REQUIREMENT:
Look through the listing below for the word "buttons" and copy every line where it occurs.

------ EXTRACTED MATERIAL

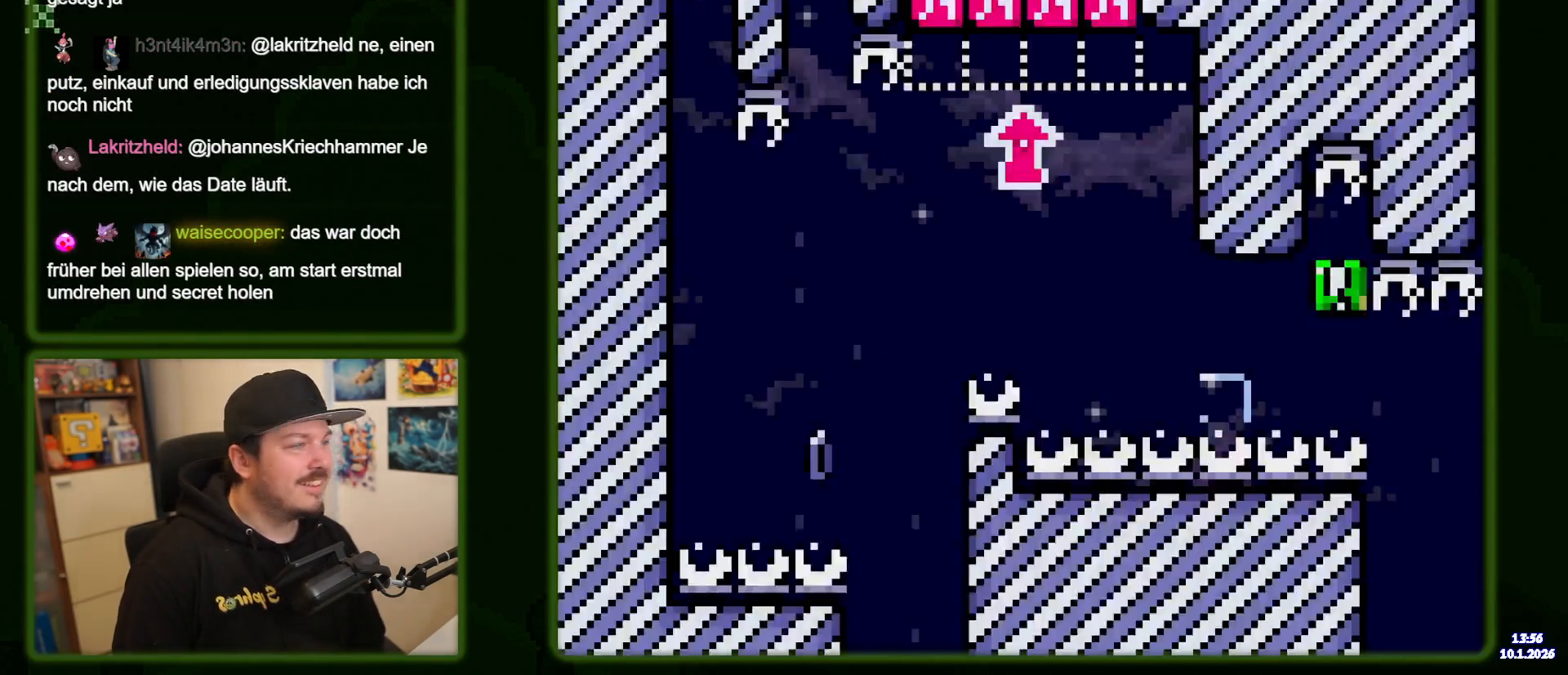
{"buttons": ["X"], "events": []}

------------
------ EXTRACTED MATERIAL

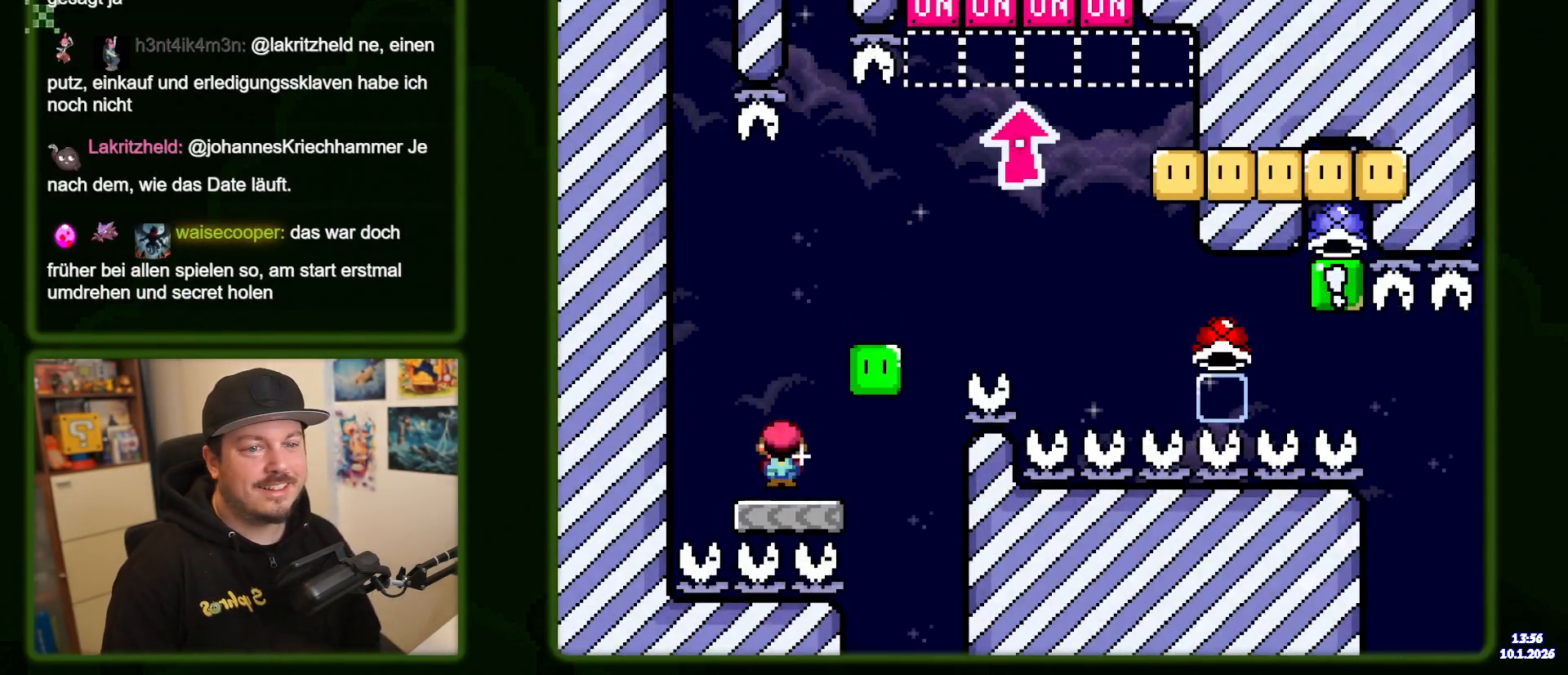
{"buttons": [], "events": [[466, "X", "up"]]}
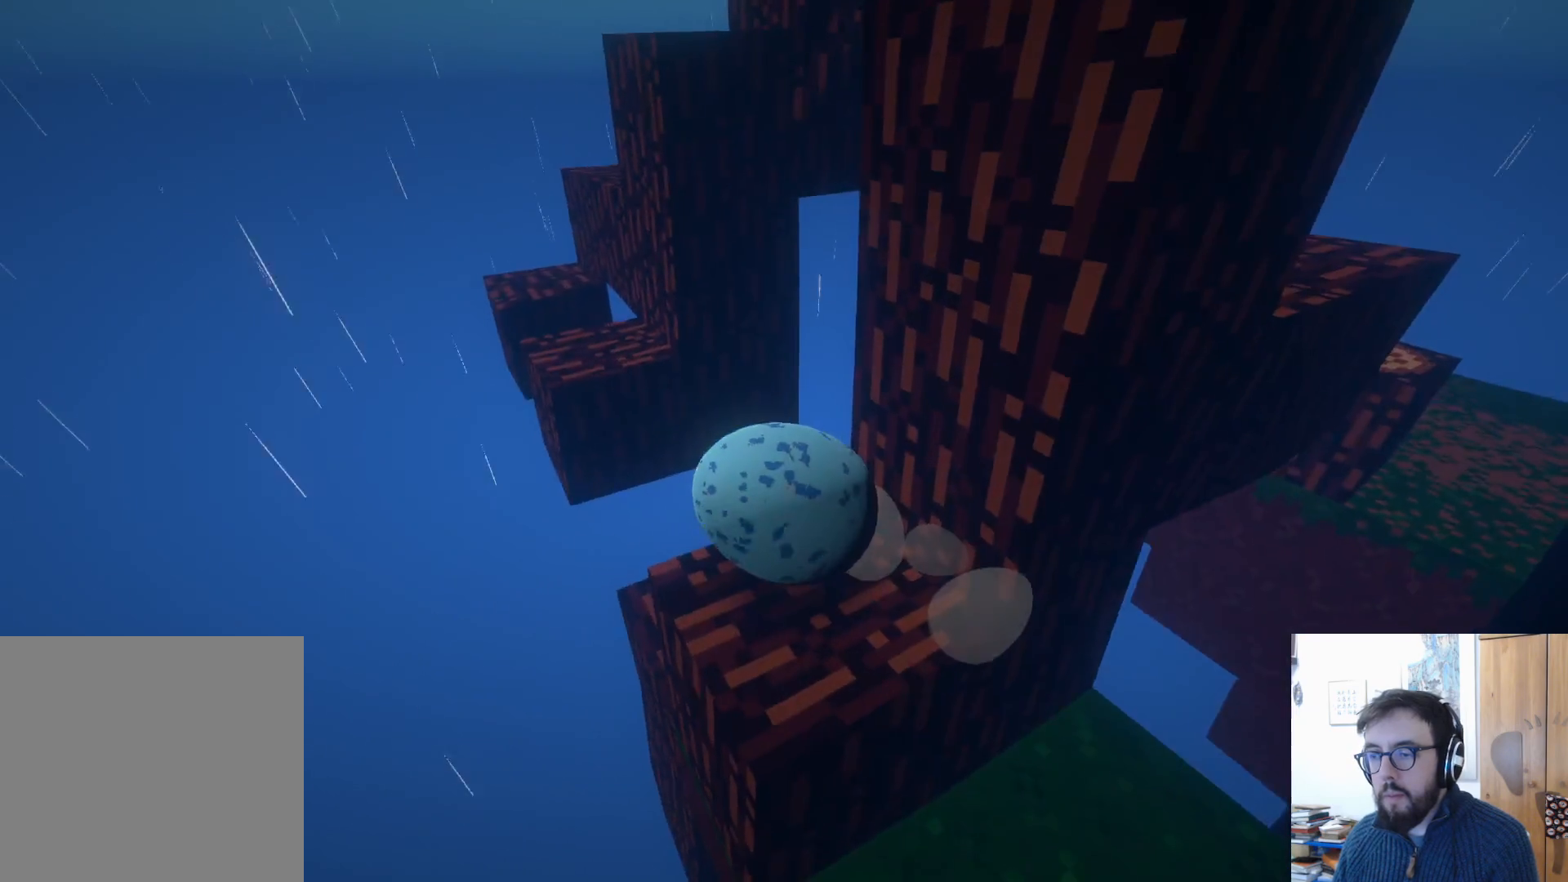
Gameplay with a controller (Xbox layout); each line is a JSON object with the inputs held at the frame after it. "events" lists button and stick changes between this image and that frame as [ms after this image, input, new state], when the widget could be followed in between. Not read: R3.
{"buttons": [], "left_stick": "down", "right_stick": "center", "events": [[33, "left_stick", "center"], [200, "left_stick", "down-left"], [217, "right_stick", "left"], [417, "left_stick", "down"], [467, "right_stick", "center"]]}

------------

REPLY:
{"buttons": ["X"], "events": []}
{"buttons": [], "events": [[466, "X", "up"]]}
{"buttons": [], "left_stick": "down", "right_stick": "center", "events": [[33, "left_stick", "center"], [200, "left_stick", "down-left"], [217, "right_stick", "left"], [417, "left_stick", "down"], [467, "right_stick", "center"]]}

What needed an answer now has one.